Phase diagram of the Heisenberg antiferromagnet with four-spin interactions

TL;DR

This paper maps the phase diagram of a Heisenberg antiferromagnet with four-spin interactions using a hierarchical mean-field approach, revealing a transition from a Néel state to a plaquette-ordered quantum paramagnetic phase.

Contribution

It introduces a single variational ansatz within a hierarchical mean-field framework to comprehensively analyze the phase diagram of the model.

Findings

Identifies a transition between Néel and quantum paramagnetic phases.

Characterizes the non-magnetic phase as a plaquette-ordered state.

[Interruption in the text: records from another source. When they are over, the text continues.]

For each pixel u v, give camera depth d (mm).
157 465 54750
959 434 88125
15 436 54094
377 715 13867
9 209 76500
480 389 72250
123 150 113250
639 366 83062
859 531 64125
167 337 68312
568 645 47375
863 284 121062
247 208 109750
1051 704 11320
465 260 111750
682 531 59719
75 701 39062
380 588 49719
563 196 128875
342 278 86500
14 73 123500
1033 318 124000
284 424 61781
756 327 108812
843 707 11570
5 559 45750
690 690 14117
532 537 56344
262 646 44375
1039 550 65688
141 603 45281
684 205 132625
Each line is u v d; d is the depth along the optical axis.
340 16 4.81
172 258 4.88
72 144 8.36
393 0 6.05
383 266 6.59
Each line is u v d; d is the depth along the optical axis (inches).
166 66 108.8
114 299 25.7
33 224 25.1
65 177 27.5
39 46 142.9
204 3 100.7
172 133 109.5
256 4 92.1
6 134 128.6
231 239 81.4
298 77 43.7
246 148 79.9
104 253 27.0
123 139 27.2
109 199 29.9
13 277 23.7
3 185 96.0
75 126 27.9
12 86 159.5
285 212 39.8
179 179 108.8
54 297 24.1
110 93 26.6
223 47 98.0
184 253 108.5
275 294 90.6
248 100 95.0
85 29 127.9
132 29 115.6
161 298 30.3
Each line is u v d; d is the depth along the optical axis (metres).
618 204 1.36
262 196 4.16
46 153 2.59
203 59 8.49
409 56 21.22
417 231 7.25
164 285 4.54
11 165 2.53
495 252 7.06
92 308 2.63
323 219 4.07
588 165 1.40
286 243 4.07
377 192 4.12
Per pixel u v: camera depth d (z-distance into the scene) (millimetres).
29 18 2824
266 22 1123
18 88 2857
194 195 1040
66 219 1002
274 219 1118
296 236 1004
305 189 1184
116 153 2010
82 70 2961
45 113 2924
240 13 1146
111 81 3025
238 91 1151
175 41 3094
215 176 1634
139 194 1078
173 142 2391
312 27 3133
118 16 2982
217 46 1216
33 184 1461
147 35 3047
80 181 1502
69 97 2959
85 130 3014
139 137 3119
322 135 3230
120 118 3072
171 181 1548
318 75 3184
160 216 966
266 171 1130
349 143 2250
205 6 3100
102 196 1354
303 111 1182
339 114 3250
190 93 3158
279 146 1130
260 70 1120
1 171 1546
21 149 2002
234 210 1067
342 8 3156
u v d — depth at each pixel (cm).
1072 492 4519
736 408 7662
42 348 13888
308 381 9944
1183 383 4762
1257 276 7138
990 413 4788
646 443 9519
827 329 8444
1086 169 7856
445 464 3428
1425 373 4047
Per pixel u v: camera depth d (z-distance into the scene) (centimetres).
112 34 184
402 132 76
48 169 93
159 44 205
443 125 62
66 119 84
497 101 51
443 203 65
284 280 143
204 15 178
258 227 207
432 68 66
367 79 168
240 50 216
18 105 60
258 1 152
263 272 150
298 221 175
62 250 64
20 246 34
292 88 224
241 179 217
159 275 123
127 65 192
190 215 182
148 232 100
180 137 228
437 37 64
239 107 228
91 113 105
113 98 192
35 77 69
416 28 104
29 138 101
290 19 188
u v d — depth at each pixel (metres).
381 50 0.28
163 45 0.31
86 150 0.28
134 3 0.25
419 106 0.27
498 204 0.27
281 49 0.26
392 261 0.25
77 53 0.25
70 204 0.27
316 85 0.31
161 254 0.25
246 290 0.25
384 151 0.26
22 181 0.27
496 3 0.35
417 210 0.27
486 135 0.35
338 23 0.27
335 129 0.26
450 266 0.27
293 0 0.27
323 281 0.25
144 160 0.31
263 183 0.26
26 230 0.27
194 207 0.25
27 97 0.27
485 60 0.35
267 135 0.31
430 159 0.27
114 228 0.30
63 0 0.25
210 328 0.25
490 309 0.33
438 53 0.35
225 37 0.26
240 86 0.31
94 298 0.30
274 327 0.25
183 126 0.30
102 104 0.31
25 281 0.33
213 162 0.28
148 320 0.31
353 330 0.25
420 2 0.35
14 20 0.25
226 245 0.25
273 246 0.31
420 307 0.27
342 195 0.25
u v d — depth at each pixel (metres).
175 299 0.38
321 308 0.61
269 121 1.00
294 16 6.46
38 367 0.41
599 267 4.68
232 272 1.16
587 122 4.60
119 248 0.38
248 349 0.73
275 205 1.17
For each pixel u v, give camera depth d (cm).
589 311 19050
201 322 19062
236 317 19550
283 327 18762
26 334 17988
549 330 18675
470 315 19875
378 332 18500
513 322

Suggests the phase transition aligns with the Landau paradigm.

Abstract

We study the quantum phase diagram of the Heisenberg planar antiferromagnet with a subset of four-spin ring exchange interactions, using the recently proposed heirarchical mean-field approach. By identifying relevant degrees of freedom, we are able to use a single variational anzatz to map the entire phase diagram of the model and uncover the nature of its various phases. It is shown that there exists a transition between a N\'eel state and a quantum paramagnetic phase, characterized by broken translational invariance. The non-magnetic phase preserves the lattice rotational symmetry, and has a correlated plaquette nature. Our results also suggest that this phase transition can be properly described within the Landau paradigm.